Durante um comício voltado para a organização juvenil da sigla na cidade alemã de Dresden, Björn Höcke chamou o famoso Memorial aos Judeus Mortos da Europa, situado no centro de Berlim, de um "monumento da vergonha".
"É profundamente ofensivo e completamente inaceitável descrever o Memorial do Holocausto de Berlim como um 'monumento da vergonha'", disse em comunicado o presidente do Conselho Central de Judeus na Alemanha, Josef Schuster.

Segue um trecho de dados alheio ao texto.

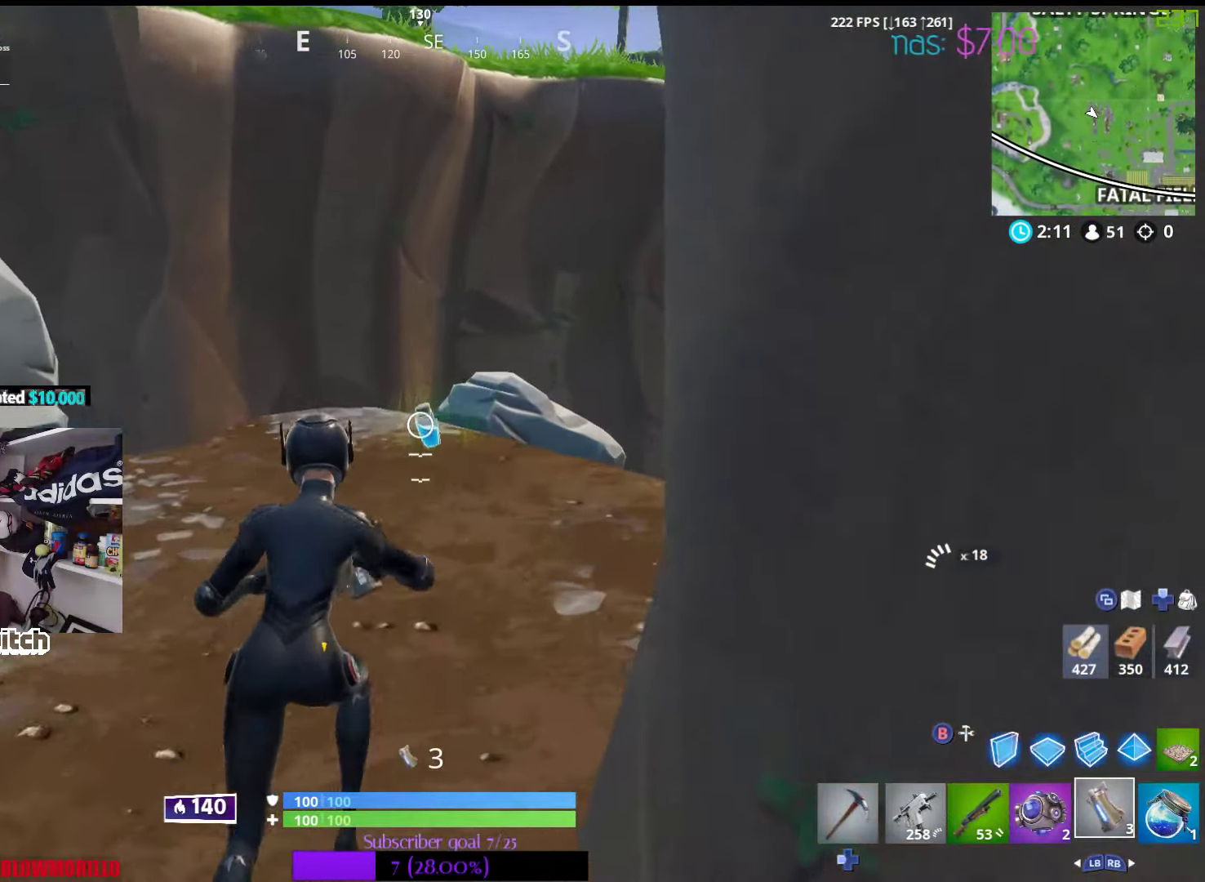
{"buttons": [], "left_stick": "up", "right_stick": "down-right", "events": [[83, "X", "down"], [167, "X", "up"], [250, "X", "down"], [333, "X", "up"], [484, "right_stick", "down-right"]]}
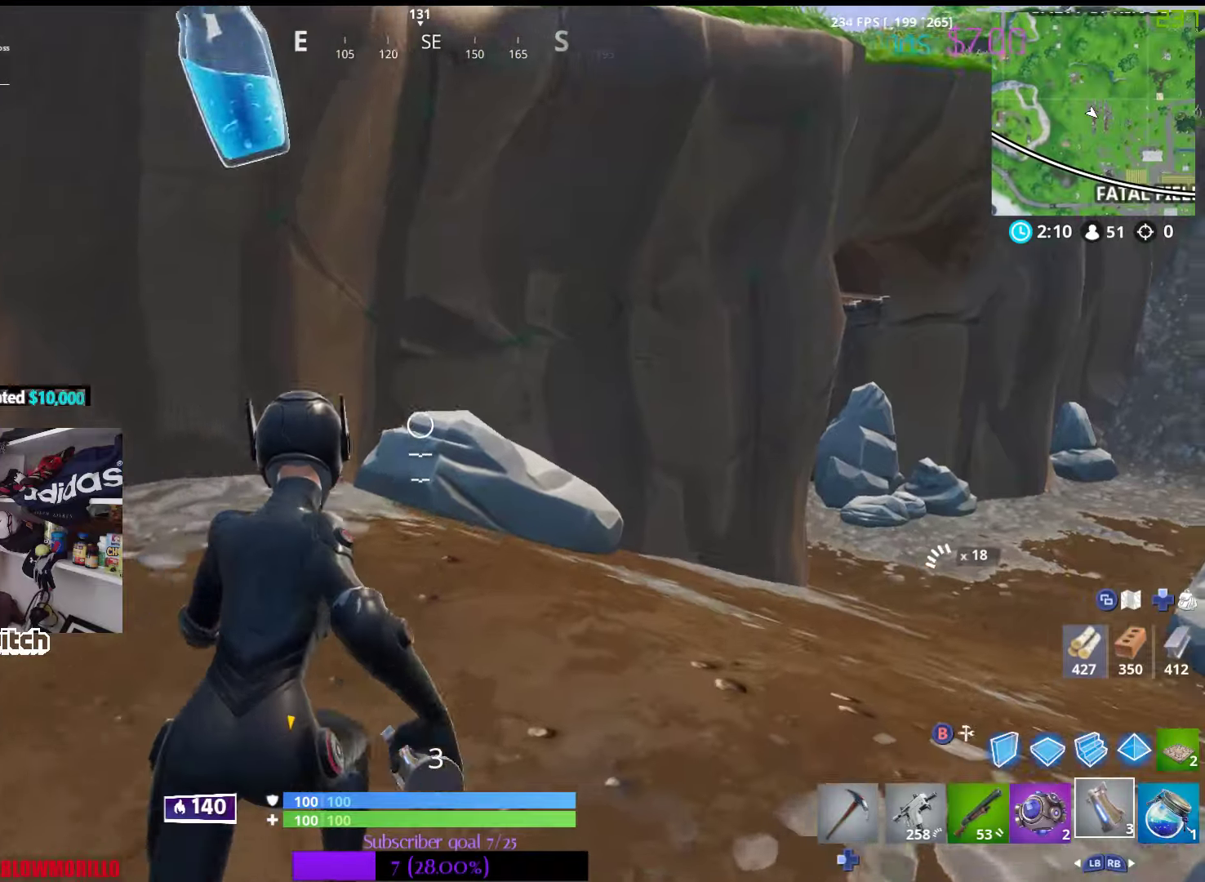
{"buttons": [], "left_stick": "up", "right_stick": "center", "events": [[184, "right_stick", "center"]]}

"Com estas observações antissemitas e extremamente misantrópicas, a AfD está mostrando seu verdadeiro rosto. Eu jamais acreditaria que um político na Alemanha pudesse dizer tais coisas 70 anos depois da Shoah", afirmou, utilizando o termo hebraico para designar o Holocausto.
As palavras de Schuster surgem um dia depois de Höcke, líder da AfD no estado alemão da Turíngia, dizer que a história alemã está se tornando "pavorosa e risível".
"Nós, alemães, ou seja, nosso povo, somos os únicos do mundo a ter plantado um monumento da vergonha no coração de sua capital", afirmou. E foi além: "Essas políticas estúpidas de enfrentar o passado nos paralisam – tudo que precisamos é uma virada de 180 graus na política da memória", afirmou o professor de história, que atualmente está de licença.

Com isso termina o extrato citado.